Task objective: Copy out every one of the following lines word for word, keeping them in order.

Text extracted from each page
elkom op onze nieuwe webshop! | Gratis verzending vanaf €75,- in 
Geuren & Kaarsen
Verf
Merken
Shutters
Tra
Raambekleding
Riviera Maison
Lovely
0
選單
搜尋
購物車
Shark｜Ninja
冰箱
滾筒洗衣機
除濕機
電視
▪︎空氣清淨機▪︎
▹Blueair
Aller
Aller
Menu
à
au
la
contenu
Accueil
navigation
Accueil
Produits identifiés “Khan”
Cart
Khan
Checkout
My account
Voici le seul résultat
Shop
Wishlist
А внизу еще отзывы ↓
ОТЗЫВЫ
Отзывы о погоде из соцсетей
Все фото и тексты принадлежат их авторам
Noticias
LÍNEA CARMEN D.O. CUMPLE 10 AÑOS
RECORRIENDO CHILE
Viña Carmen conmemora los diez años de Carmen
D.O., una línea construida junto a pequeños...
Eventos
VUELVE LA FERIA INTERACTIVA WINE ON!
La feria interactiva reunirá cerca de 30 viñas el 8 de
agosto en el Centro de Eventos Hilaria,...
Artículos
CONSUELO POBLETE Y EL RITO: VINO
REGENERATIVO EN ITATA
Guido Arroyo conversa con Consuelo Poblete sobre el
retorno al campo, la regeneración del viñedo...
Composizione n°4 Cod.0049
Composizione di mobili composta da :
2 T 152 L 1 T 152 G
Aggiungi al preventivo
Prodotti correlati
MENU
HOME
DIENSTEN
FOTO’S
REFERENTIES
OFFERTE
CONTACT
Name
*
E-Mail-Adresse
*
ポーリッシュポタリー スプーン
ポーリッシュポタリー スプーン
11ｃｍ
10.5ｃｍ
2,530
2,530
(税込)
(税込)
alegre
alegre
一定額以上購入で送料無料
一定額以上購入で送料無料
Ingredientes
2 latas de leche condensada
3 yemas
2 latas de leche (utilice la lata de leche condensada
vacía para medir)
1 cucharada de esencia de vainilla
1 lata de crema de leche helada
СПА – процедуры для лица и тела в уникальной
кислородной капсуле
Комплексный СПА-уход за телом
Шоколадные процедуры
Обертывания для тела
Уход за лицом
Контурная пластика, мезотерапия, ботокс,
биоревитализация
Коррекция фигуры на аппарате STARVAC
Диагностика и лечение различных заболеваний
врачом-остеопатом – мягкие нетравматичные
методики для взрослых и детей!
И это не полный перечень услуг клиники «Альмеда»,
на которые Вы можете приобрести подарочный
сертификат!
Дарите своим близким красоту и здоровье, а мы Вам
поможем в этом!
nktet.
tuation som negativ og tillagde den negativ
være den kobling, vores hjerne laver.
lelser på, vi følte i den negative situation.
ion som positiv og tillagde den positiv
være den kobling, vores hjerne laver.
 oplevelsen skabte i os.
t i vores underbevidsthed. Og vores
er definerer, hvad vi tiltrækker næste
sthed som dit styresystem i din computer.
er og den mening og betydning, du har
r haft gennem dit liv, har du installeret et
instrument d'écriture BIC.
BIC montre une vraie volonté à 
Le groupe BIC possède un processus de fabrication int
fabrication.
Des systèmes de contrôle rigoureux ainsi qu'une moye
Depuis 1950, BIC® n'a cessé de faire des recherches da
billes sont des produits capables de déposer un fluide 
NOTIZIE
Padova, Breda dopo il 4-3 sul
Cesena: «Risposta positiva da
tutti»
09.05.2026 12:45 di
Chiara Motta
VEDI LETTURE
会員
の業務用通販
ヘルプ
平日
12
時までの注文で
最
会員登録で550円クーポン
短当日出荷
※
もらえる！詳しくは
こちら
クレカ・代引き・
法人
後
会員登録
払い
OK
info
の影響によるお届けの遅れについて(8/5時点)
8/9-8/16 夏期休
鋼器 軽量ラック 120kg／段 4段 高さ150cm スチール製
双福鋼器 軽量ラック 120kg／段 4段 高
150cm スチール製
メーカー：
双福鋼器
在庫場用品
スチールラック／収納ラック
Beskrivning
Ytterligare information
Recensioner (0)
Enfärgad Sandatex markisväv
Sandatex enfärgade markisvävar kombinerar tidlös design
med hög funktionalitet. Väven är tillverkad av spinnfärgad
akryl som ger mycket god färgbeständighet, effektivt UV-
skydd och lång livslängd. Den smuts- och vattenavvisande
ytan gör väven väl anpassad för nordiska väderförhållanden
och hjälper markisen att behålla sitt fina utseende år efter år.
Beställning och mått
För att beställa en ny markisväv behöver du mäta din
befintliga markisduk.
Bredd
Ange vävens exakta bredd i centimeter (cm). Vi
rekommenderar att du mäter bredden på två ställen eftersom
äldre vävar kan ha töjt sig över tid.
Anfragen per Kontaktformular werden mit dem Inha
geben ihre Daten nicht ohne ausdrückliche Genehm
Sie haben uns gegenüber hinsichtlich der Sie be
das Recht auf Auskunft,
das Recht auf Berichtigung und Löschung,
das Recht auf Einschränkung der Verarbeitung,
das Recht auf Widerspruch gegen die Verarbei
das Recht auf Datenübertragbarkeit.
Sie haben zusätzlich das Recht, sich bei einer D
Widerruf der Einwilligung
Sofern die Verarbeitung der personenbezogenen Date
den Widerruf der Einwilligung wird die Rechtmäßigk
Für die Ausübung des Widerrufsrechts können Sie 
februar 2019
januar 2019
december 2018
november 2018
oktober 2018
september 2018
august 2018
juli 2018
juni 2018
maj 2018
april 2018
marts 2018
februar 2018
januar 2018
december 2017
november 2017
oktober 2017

Answer box:
elkom op onze nieuwe webshop! | Gratis verzending vanaf €75,- in 
Geuren & Kaarsen
Verf
Merken
Shutters
Tra
Raambekleding
Riviera Maison
Lovely
0
選單
搜尋
購物車
Shark｜Ninja
冰箱
滾筒洗衣機
除濕機
電視
▪︎空氣清淨機▪︎
▹Blueair
Aller
Aller
Menu
à
au
la
contenu
Accueil
navigation
Accueil
Produits identifiés “Khan”
Cart
Khan
Checkout
My account
Voici le seul résultat
Shop
Wishlist
А внизу еще отзывы ↓
ОТЗЫВЫ
Отзывы о погоде из соцсетей
Все фото и тексты принадлежат их авторам
Noticias
LÍNEA CARMEN D.O. CUMPLE 10 AÑOS
RECORRIENDO CHILE
Viña Carmen conmemora los diez años de Carmen
D.O., una línea construida junto a pequeños...
Eventos
VUELVE LA FERIA INTERACTIVA WINE ON!
La feria interactiva reunirá cerca de 30 viñas el 8 de
agosto en el Centro de Eventos Hilaria,...
Artículos
CONSUELO POBLETE Y EL RITO: VINO
REGENERATIVO EN ITATA
Guido Arroyo conversa con Consuelo Poblete sobre el
retorno al campo, la regeneración del viñedo...
Composizione n°4 Cod.0049
Composizione di mobili composta da :
2 T 152 L 1 T 152 G
Aggiungi al preventivo
Prodotti correlati
MENU
HOME
DIENSTEN
FOTO’S
REFERENTIES
OFFERTE
CONTACT
Name
*
E-Mail-Adresse
*
ポーリッシュポタリー スプーン
ポーリッシュポタリー スプーン
11ｃｍ
10.5ｃｍ
2,530
2,530
(税込)
(税込)
alegre
alegre
一定額以上購入で送料無料
一定額以上購入で送料無料
Ingredientes
2 latas de leche condensada
3 yemas
2 latas de leche (utilice la lata de leche condensada
vacía para medir)
1 cucharada de esencia de vainilla
1 lata de crema de leche helada
СПА – процедуры для лица и тела в уникальной
кислородной капсуле
Комплексный СПА-уход за телом
Шоколадные процедуры
Обертывания для тела
Уход за лицом
Контурная пластика, мезотерапия, ботокс,
биоревитализация
Коррекция фигуры на аппарате STARVAC
Диагностика и лечение различных заболеваний
врачом-остеопатом – мягкие нетравматичные
методики для взрослых и детей!
И это не полный перечень услуг клиники «Альмеда»,
на которые Вы можете приобрести подарочный
сертификат!
Дарите своим близким красоту и здоровье, а мы Вам
поможем в этом!
nktet.
tuation som negativ og tillagde den negativ
være den kobling, vores hjerne laver.
lelser på, vi følte i den negative situation.
ion som positiv og tillagde den positiv
være den kobling, vores hjerne laver.
 oplevelsen skabte i os.
t i vores underbevidsthed. Og vores
er definerer, hvad vi tiltrækker næste
sthed som dit styresystem i din computer.
er og den mening og betydning, du har
r haft gennem dit liv, har du installeret et
instrument d'écriture BIC.
BIC montre une vraie volonté à 
Le groupe BIC possède un processus de fabrication int
fabrication.
Des systèmes de contrôle rigoureux ainsi qu'une moye
Depuis 1950, BIC® n'a cessé de faire des recherches da
billes sont des produits capables de déposer un fluide 
NOTIZIE
Padova, Breda dopo il 4-3 sul
Cesena: «Risposta positiva da
tutti»
09.05.2026 12:45 di
Chiara Motta
VEDI LETTURE
会員
の業務用通販
ヘルプ
平日
12
時までの注文で
最
会員登録で550円クーポン
短当日出荷
※
もらえる！詳しくは
こちら
クレカ・代引き・
法人
後
会員登録
払い
OK
info
の影響によるお届けの遅れについて(8/5時点)
8/9-8/16 夏期休
鋼器 軽量ラック 120kg／段 4段 高さ150cm スチール製
双福鋼器 軽量ラック 120kg／段 4段 高
150cm スチール製
メーカー：
双福鋼器
在庫場用品
スチールラック／収納ラック
Beskrivning
Ytterligare information
Recensioner (0)
Enfärgad Sandatex markisväv
Sandatex enfärgade markisvävar kombinerar tidlös design
med hög funktionalitet. Väven är tillverkad av spinnfärgad
akryl som ger mycket god färgbeständighet, effektivt UV-
skydd och lång livslängd. Den smuts- och vattenavvisande
ytan gör väven väl anpassad för nordiska väderförhållanden
och hjälper markisen att behålla sitt fina utseende år efter år.
Beställning och mått
För att beställa en ny markisväv behöver du mäta din
befintliga markisduk.
Bredd
Ange vävens exakta bredd i centimeter (cm). Vi
rekommenderar att du mäter bredden på två ställen eftersom
äldre vävar kan ha töjt sig över tid.
Anfragen per Kontaktformular werden mit dem Inha
geben ihre Daten nicht ohne ausdrückliche Genehm
Sie haben uns gegenüber hinsichtlich der Sie be
das Recht auf Auskunft,
das Recht auf Berichtigung und Löschung,
das Recht auf Einschränkung der Verarbeitung,
das Recht auf Widerspruch gegen die Verarbei
das Recht auf Datenübertragbarkeit.
Sie haben zusätzlich das Recht, sich bei einer D
Widerruf der Einwilligung
Sofern die Verarbeitung der personenbezogenen Date
den Widerruf der Einwilligung wird die Rechtmäßigk
Für die Ausübung des Widerrufsrechts können Sie 
februar 2019
januar 2019
december 2018
november 2018
oktober 2018
september 2018
august 2018
juli 2018
juni 2018
maj 2018
april 2018
marts 2018
februar 2018
januar 2018
december 2017
november 2017
oktober 2017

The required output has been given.